- Born: 9 August 1890 Schiedam, the Netherlands
- Died: 20 December 1934 (aged 44) Rutbah Wells, Iraq
- Education: University of Amsterdam
- Spouse: Gijsbertha Berendina Sorgdrager
- Scientific career
- Fields: Epidemiology, Hygiene
- Institutions: University of Amsterdam, Amsterdam Sanatorium Senembah Mij, Sumatra United States Instituut voor tropische hygiëne, Amsterdam Medical University, Batavia

= Eduard Willem Walch =

Dutch epidemiologists

Eduard Willem Walch (9 August 1890 – 20 December 1934) was a Dutch professor of health science in the Dutch East Indies with expertise in hygiene and malaria control.

==Career==
Walch attended Hogere Burgerschool and studied at the University of Amsterdam. He was an assistant of professor Huitinga. He did research into bacteriology and hygiene.
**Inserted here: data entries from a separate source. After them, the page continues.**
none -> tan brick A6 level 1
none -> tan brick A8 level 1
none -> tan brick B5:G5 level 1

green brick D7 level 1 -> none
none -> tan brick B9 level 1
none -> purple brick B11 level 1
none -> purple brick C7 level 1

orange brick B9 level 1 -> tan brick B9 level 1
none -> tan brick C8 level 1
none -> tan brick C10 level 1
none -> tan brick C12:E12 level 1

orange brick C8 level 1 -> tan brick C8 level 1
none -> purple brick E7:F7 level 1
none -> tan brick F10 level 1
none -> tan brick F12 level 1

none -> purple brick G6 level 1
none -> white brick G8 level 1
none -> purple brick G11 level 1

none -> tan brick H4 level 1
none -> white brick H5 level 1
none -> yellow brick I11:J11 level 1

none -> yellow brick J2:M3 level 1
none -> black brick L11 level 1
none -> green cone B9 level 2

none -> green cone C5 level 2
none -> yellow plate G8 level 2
Walch went together his wife to Sumatra, the Dutch East Indies in 1919 starting working at Sanatorium Senembah Mij where he replaced second physician L. Pel. Walch discovered among others that mite larvae that carry pseudotyphoid can also parasitize birds. These birds could so transmit this over great distances. It is stated that tropical hygiene improved due to the research he did together with Wilhelm Schüffner and Keukenschrijver. With a 1923-1924 scholarship of the Rockefeller Foundation he went together with his wife in 1924 to the United States to study hygiene methods and statistics. In the United States he became doctor in the hygiene. Afterwards he worked at the Instituut voor tropische hygiëne (Institute for tropical hygiene) in Amsterdam. He moved back to the Dutch East Indies in 1925 where he became government doctor at the malaria control service. Two years later he became the chief of this service replacing Rodenwaldt. In February 1930 he was appointed full professor of hygiene at the Medical University in Batavia.
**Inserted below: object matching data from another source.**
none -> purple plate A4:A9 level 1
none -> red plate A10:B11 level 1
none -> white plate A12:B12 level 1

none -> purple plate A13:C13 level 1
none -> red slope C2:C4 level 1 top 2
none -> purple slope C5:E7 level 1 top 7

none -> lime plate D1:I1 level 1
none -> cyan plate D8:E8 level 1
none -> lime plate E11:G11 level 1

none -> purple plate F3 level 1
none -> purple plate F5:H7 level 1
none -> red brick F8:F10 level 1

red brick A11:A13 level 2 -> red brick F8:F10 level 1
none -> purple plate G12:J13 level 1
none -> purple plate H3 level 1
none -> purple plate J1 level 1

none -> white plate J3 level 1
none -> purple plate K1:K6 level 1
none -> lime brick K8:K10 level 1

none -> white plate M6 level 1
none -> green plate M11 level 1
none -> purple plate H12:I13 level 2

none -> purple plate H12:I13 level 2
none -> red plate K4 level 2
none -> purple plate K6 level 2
Walch was a member of the Dutch delegation and speaker at the Malaria Congress in Algiers in May 1930, together with Nicolaas Swellengrebel and Wilhelm Schüffner. Together with Cornelis de Langen and Willem Alphonse Mijsberg he represented the government of the Dutch East Indies at the International Congress of tropical medicine in Amsterdam in May 1932. In 1933 he spent several months on leave in the Netherlands and went with his wife via China and America, where they did some research, back to the Dutch East Indies. At the 1933 congress of the Far Eastern Association of Tropical Medicine in Nanking, China, where he was a delegate of the Dutch East Indies government, he was elected permanent secretary.

==Personal life and death==
Walch was born on 9 August 1890 in Schiedam. His father was a French language teacher at the University of Amsterdam. Walch also learned speaking French as he later also spoke at an international congress in French.

Walch played chess and was a member of the students’ Amsterdamsch Schaakgenootschap Philidor. In 1910, Walch lost to American Norman T. Whitaker in a university chess competition of the University of Amsterdam against the University of Pennsylvania.

On 2 May 1918 Walch married to Gijsbertha Berendina Sorgdrager (1882-1964) who was also a doctor. They worked together at many points in time and she became director of Budi Utomo.

In mid-1933 his sister died in the Netherlands, who had also worked in the Dutch East Indies as a plague doctor at the C.B.Z. in Semarang; and who had retired in 1932. On 5 December 1934 he went to the Netherlands due to illness of his mother. During the return flight, after the fourth stopover in Cairo, the airplane crashed in the desert in Iraq, 16 kilometres south of Rutbah Wells and burned out. All three passengers and four crew members, including Walch, were killed.